Carphone Warehouse (who claim to be able to top-up every network): “Ooh, no, sorry, I don’t really know. Maybe try a Vodafone centre.” Okay, that’s that. Enough from them.
Vodafone centre
“Can you top this German account up for me? I got sent a text message from Vodafone saying you could do this.”
“Yes, what’s the number?”
I give them my German number. The monkey on the computer behind the desk starts to scratch his head.
“Actually, I don’t really know if we can do it because if it doesn’t work you’ll want a refund and I don’t know how we will be able to do it.” Confident of their service then.

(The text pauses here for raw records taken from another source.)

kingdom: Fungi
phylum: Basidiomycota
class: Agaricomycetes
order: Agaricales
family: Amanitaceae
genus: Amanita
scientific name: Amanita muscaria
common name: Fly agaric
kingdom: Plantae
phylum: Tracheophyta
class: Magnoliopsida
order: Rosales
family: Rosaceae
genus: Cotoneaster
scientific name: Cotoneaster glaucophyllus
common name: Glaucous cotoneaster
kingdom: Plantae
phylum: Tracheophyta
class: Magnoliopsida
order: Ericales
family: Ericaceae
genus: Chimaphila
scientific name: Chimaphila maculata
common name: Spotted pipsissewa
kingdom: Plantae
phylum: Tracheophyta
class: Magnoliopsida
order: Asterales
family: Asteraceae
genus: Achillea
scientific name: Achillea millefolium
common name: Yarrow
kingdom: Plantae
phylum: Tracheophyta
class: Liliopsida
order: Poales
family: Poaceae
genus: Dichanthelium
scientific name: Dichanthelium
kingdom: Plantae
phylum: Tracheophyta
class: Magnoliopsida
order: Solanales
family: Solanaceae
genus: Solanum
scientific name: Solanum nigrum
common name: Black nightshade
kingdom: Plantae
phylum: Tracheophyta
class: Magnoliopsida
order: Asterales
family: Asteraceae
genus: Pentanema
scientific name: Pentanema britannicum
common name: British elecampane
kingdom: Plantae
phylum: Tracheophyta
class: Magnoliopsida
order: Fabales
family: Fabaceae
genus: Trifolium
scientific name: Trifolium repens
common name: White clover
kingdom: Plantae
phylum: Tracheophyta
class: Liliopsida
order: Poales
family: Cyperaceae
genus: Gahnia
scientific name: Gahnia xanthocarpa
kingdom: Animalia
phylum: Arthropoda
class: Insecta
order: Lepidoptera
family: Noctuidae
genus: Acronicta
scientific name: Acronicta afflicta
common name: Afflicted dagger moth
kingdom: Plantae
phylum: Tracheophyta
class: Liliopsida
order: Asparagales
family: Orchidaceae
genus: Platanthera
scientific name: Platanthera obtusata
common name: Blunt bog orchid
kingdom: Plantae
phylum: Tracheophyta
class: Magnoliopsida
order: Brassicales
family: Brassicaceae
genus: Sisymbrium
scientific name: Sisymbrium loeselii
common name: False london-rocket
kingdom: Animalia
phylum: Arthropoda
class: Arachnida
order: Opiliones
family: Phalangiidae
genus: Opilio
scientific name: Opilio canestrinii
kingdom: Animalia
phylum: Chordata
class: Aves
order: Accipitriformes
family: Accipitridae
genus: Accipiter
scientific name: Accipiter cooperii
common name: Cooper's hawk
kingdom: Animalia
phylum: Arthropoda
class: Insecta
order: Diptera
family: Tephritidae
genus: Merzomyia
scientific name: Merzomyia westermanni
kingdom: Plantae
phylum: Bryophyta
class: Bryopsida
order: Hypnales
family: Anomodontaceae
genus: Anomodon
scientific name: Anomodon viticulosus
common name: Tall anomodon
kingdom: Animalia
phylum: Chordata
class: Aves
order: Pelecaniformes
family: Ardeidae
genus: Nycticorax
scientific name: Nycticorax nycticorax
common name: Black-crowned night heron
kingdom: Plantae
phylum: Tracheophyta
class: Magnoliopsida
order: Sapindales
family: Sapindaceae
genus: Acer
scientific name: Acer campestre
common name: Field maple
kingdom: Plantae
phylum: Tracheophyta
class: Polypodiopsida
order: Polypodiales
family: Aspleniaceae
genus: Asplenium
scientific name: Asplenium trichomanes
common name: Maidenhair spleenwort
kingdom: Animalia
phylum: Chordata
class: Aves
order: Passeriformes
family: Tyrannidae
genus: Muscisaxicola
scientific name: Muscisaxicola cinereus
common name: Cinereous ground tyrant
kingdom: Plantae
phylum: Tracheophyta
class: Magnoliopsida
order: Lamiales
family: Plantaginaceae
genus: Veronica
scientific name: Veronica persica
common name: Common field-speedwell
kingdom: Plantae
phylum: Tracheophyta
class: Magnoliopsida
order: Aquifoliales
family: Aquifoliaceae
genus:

“Forget it,” I say and walk out of the shop shaking my head.
Note to mobile telcos
This is the age of the Internet. The Web. The Interweb to you grandad. I should be able to use any credit card from any country to charge up my mobile phone when roaming anywhere. That’s the whole point of a mobile lifestyle. It really can’t be that hard to get it right. Until then, you will continue to get a kicking and you’ll end up like Dell.
Vodafone Australia amazingly got it right (after a shaky start). They scrapped contracts, even for continued monthly billing. So no 12 or 24 month contracts. Why? I don’t know, but presumably the needed people to be able to switch to their new 3G services that cost them a fortune to set-up. In a counter-intuitive manner I stayed with them for years because I knew I could always leave.
After a while they called me and gave me (yes, for free) two V600i 3G handsets (I had two numbers with them) so I could spend more money on their services. I tried a few of the 3G things, they weren’t great, but a smart move by them to give me the handset.
It’s not hard to get this stuff right. The guy on the phone was super helpful, they even called me back about the second phone.